Frank Jay Haynes (1853-1921), Crater of Fountain Geyser

  • $ 500.00


Frank Jay Haynes (1853-1921)
Crater of Fountain Geyser
YELLOWSTONE NATIONAL PARK
Number 20 penciled lower left-hand corner
Fine albumen print, mounted on archival matte
Photograph size: 5 x 8 in.
Matte board size: 11 x14 in.  

Provenance: from the library of William E. Hofman, his sale Christie's 3rd December, 2010, lot 343

A magnificent view of the crater of celebrated Fountain geyser in Yellowstone National Park, by official Yellowstone Park photographer Frank Jay Haynes. "Lt. G.C. Doane referred to the pool filled craters as "clear fountains" in 1870, but it was given its official name by the 1871 Hayden Expedition. Fountain Geyser, located next to Morning Geyser-the largest geyser in the group, usually has long periods of dormancy of one or more years, it was very active between 1870 and 1910 when a hotel was built nearby, but activity declined and in 1929 became dormant until after World War 11. Since the 1959 earthquake the geyser has been irregular, with periods of dormancy. During Fountain's quiet phase the water is azure blue and tranquil. About an hour before an eruption a stream of bubbles rises to the surface. The water begins to boil and churn resulting in an eruption. Following an eruption the water level drops one to two feet below the rim" (Yellowstone National Park online).

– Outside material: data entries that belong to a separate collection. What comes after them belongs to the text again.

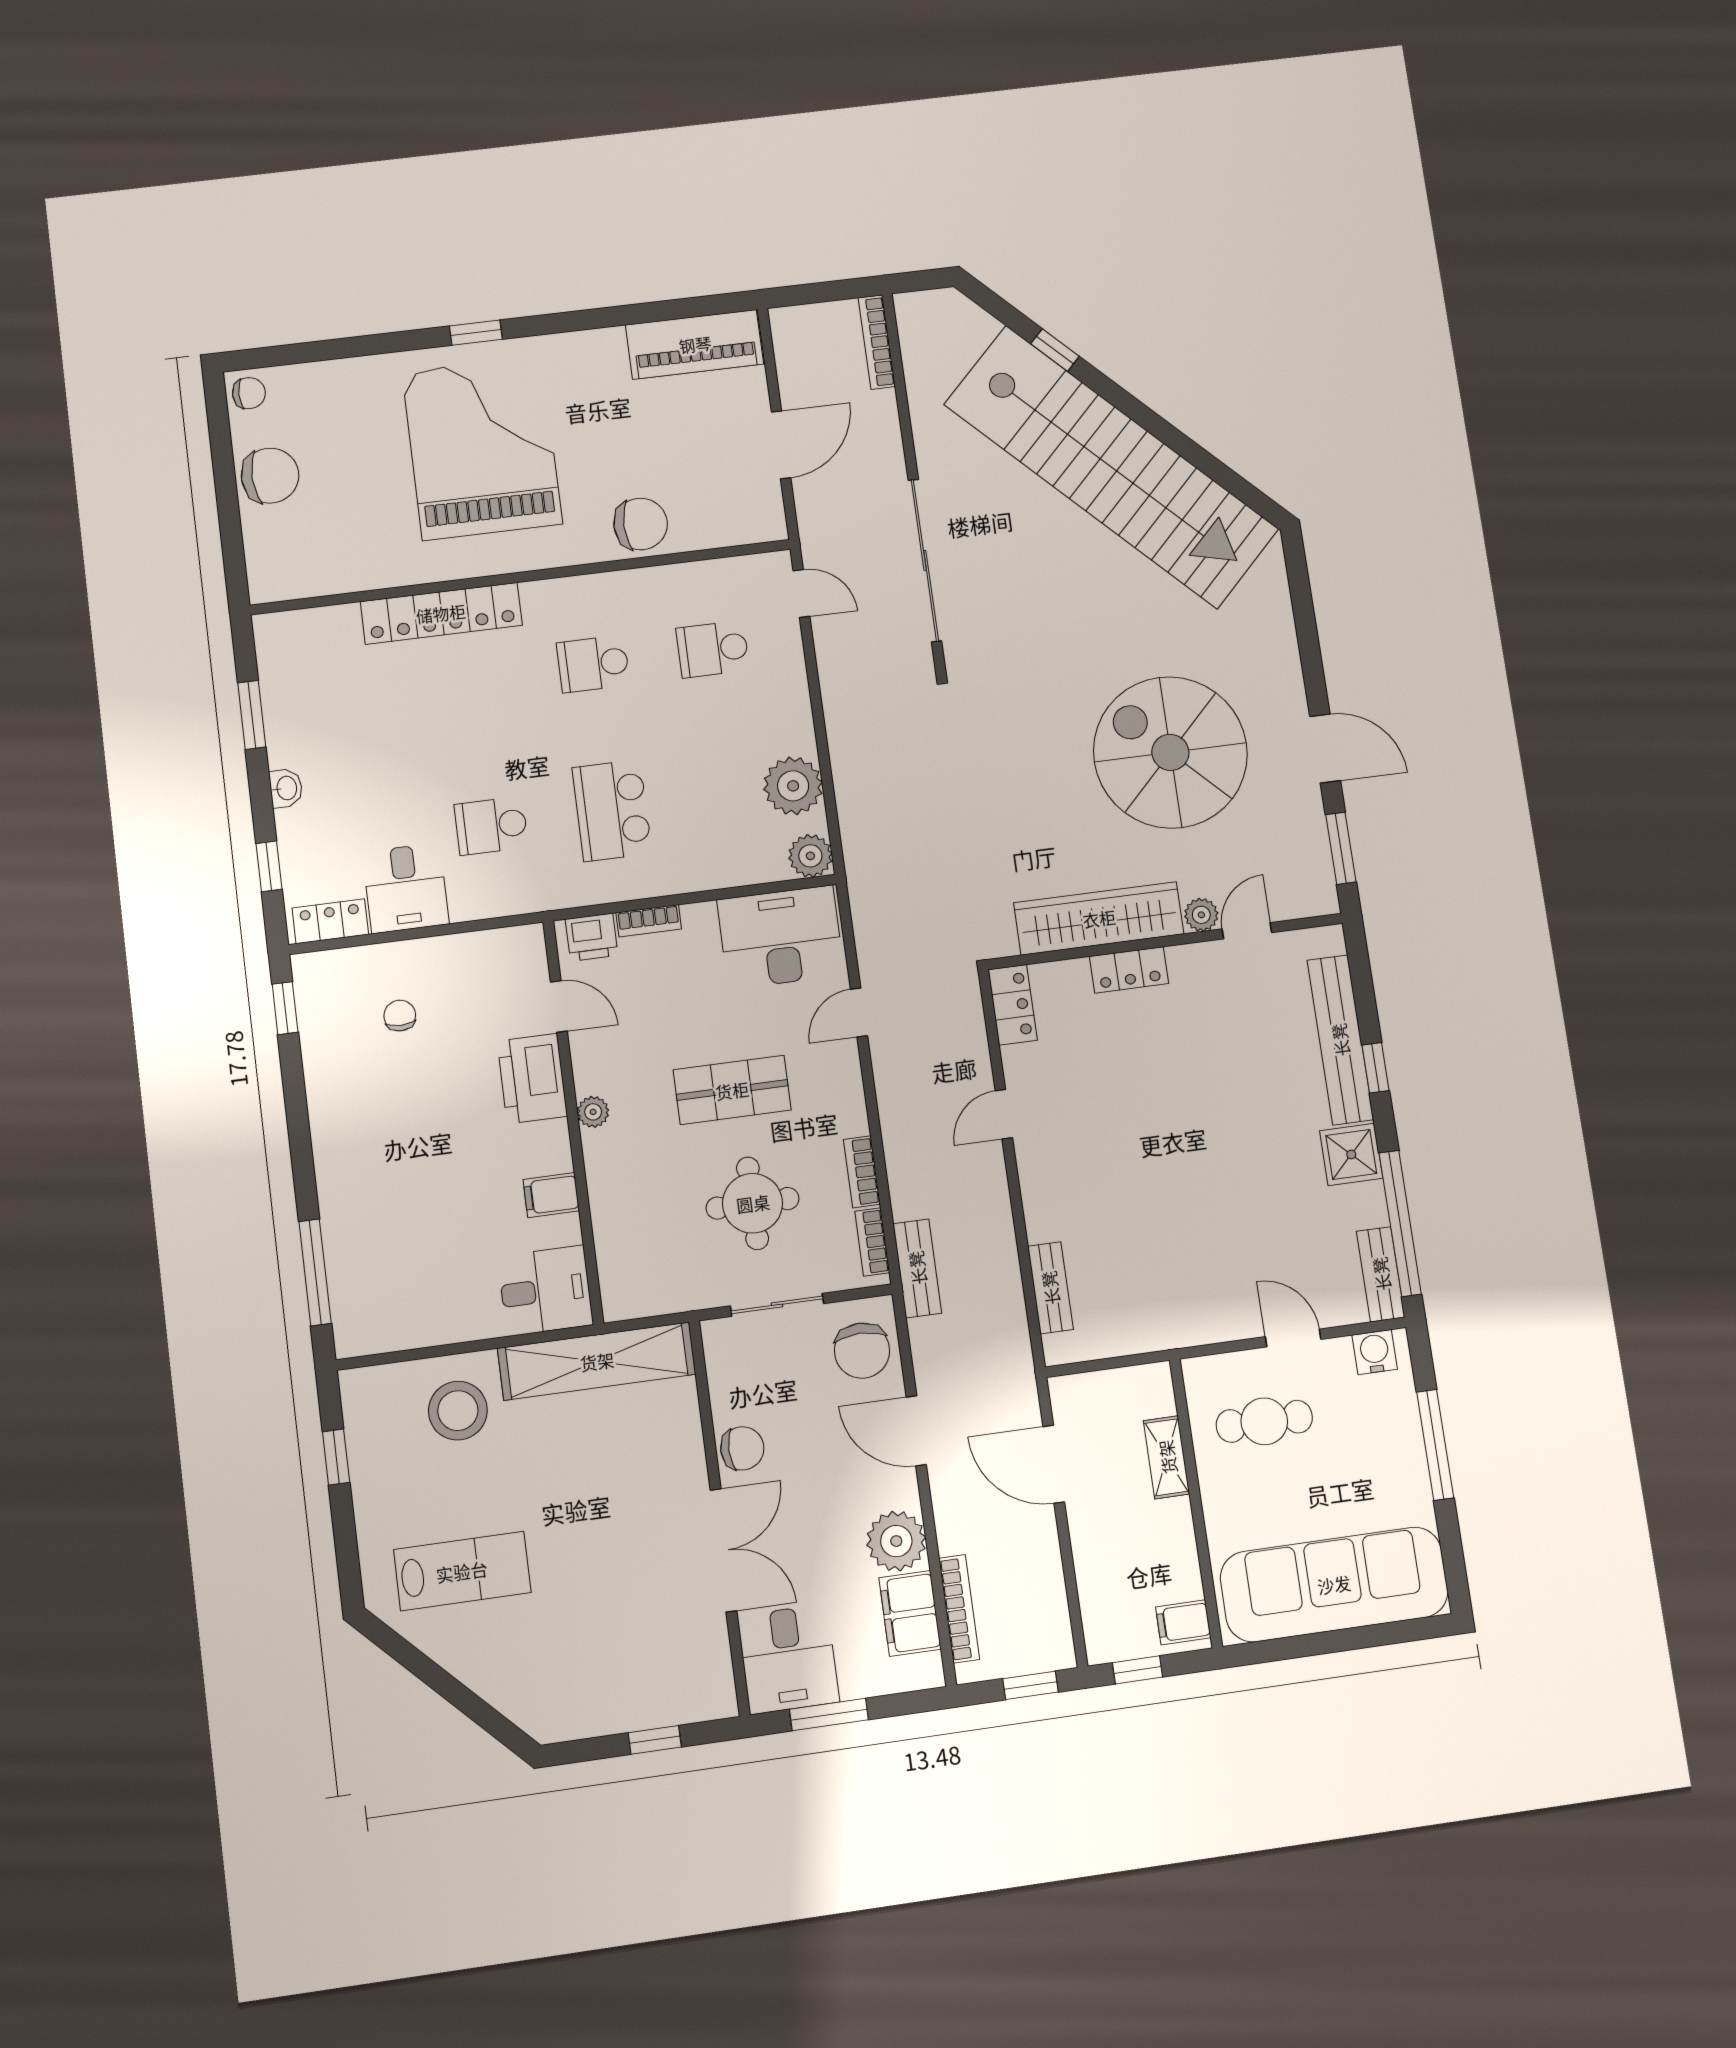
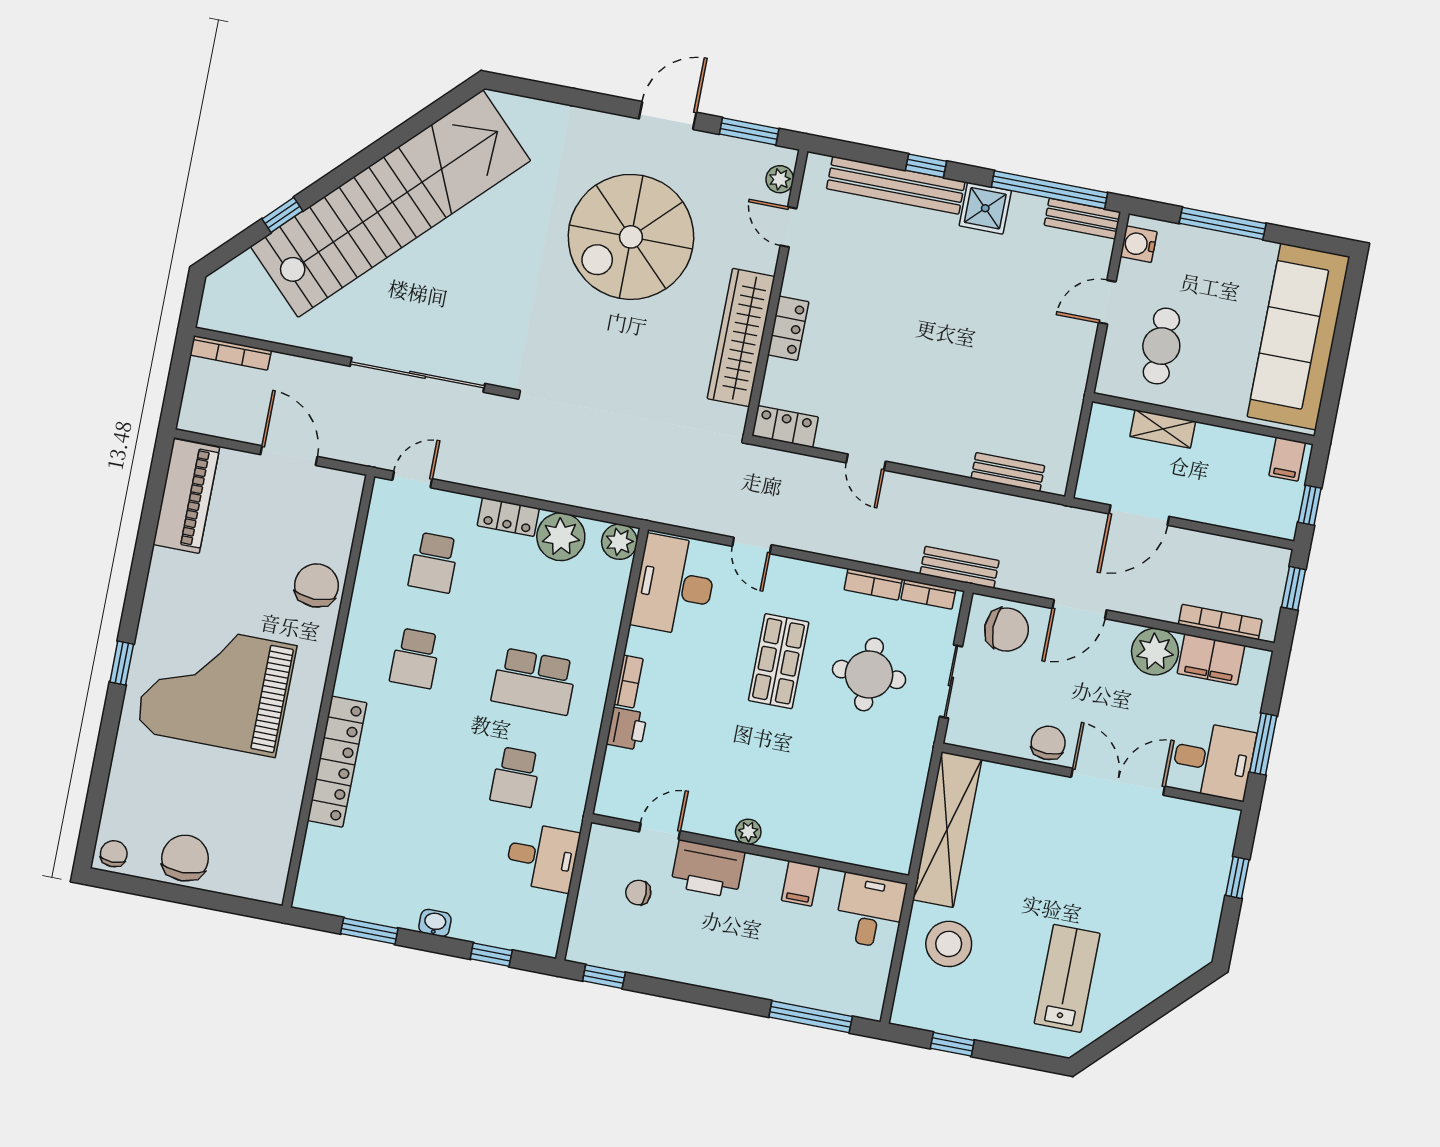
plant: (1201, 915) -> (780, 179), moved
locker: (330, 921) -> (508, 517), moved, turned -90
door: (559, 1006) -> (660, 831), moved
printer: (532, 1079) -> (708, 869), moved
plant: (593, 1112) -> (748, 832), moved
wall: (573, 1121) -> (750, 849), moved
filing cabinet: (551, 1195) -> (800, 883), moved
desk: (545, 1291) -> (870, 911), moved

Yellowstone, was the world's first national park, and "is situated mainly in Wyoming and extends into Montana and Idaho. It was established in 1872 by Congress, primarily because of its geysers, but also because of its remarkable assemblage of wildlife and unusual natural features. The "national park idea" pioneered at Yellowstone eventually spread worldwide. In the United States, Mackinac Island National Park (now a Michigan state park) was established in 1875 and Sequoia and Yosemite National Parks in 1890. (Yosemite had been a California state park since 1864.) Yellowstone remains the "mother park" in the U.S. national park system, which by the 1990s included 376 sites.

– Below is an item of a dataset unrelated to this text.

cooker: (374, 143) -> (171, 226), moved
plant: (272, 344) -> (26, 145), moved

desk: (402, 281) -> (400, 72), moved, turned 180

The celebrated photographer Haynes  was first hired as the official photographer of the Northern Pacific Railroad and "given his own travelling studio in a converted rail car, Haynesproduced numerous famous images of the railroad's construction projects and of sites along its route. He held that position for nearly three decades. He also was appointed in 1884 as Yellowston's official photographer and sold materials from a store in the park itself. He retired in 1916. His images of Yellowstone are among his more important and dramatic imagery" (see Dorothy Sloan, Western Americana,10/18/2006, lot 254).

"Boasting about three-quarters of the world's geysers (of which Old Faithful is the most famous) and over half of the thermal features, it also has one of the globe's most spectacular canyons, one of North America's most celebrated waterfalls, and more than 225 permanent waterfalls higher than fifteen feet. It has the premier wildlife sanctuary (and the top three trout-fishing streams) in the continental United States. Unmatched in the variety and number of its megafauna, the park shelters the world's largest concentration of elk and is one of the last remaining strongholds of the grizzly bear in the coterminous states. It is the only site in the United States (and one of only two in the world) where a wild bison herd has survived continuously since ancient times. At the center of the largest relatively intact ecosystem in the North Temperate Zone, its hundreds of lakes, creeks, mountains, and valleys survive in essentially pristine condition. As in all major parks, Yellowstone's administrators debate the appropriate forms of intervention to protect this delicate ecosystem and strive to balance the competing claims of public access and wilderness preservation" (see Aubrey L. Haines, The Yellowstone Story, 1996; James Pritchard, Preserving Yellowstone's Natural Conditions: Science and the Perception of Nature, 1999).